La situación se torna aún más crítica cuando se observan fallas en infraestructura, como puentes colapsados o obras inconclusas, donde se prometen investigaciones y auditorías. En contraste, cuando un paciente con cáncer debe esperar meses por un tratamiento o una cirugía se pospone repetidamente, la respuesta institucional suele ser una simple frase burocrática: “se están revisando los procedimientos”.

El tiempo es esencial en estos casos, y cada día de espera puede significar una oportunidad perdida para salvar vidas. Sin embargo, la identidad de los funcionarios responsables de decisiones que afectan la salud de los ciudadanos rara vez se hace pública.

En el IMSS y otras instituciones del Estado, el problema no se limita a la falta de presupuesto. También es crucial considerar la planeación, administración y capacidad de respuesta. Una institución puede contar con los recursos necesarios, pero si su dirección es deficiente, el fracaso es inevitable.

Gobernar implica asumir responsabilidades que van más allá de la administración del poder. Los líderes de dependencias públicas deben estar dispuestos a rendir cuentas no solo por el manejo del dinero, sino también por el impacto de sus decisiones en la vida de las personas.

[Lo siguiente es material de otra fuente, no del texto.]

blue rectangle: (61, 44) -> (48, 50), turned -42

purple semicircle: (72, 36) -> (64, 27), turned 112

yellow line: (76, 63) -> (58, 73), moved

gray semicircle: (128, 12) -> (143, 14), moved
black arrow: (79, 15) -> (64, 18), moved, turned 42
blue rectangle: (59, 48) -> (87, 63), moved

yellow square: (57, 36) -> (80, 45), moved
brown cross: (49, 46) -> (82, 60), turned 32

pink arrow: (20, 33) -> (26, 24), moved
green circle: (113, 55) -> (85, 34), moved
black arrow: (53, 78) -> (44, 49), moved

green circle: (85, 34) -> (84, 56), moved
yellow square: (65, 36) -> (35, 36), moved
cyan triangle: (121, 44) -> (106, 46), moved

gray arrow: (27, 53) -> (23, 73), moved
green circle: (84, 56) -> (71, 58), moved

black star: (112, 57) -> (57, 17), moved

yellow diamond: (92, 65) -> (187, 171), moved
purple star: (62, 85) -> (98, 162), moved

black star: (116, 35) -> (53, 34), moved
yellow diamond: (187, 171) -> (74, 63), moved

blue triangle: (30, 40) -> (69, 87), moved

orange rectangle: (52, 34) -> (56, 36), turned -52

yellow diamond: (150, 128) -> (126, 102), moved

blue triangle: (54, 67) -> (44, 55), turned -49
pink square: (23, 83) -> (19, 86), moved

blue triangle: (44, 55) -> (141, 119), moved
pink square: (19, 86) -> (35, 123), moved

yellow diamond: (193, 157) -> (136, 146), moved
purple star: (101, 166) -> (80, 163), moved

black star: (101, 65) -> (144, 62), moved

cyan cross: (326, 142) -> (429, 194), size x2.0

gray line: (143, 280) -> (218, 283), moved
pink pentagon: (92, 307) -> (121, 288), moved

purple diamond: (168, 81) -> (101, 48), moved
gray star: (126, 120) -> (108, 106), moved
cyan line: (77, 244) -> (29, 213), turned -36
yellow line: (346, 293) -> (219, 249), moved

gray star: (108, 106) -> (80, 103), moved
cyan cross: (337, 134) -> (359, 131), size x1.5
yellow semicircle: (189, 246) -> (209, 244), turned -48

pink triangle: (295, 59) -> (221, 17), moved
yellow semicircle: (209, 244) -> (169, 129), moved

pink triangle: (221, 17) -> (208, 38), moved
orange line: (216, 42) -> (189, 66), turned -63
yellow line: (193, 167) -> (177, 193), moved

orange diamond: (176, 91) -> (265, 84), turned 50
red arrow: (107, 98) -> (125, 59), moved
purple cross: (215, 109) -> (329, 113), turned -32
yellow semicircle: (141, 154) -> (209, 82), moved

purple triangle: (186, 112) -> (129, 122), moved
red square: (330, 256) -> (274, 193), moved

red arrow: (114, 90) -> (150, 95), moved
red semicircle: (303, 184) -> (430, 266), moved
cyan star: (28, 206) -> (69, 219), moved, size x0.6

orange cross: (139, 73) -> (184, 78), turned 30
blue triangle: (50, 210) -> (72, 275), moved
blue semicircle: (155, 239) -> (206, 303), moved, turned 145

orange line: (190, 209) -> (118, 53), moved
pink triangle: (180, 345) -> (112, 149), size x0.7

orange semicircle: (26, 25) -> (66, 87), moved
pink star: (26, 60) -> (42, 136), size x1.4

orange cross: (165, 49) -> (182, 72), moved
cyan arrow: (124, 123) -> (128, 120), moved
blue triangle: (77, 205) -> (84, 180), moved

Es momento de reconsiderar el concepto de responsabilidad pública. No basta con presentar un informe de labores o renunciar ante una crisis. La rendición de cuentas debe extenderse a quienes toman decisiones que afectan derechos fundamentales, como el acceso a la salud.

Administrar recursos públicos es una gran responsabilidad, pero gestionar la salud de millones de mexicanos es una obligación aún mayor. Por ello, antes de asumir un cargo, sería prudente exigir no solo un currículum o promesas de campaña, sino también un compromiso real y la disposición de asumir las consecuencias de cada decisión.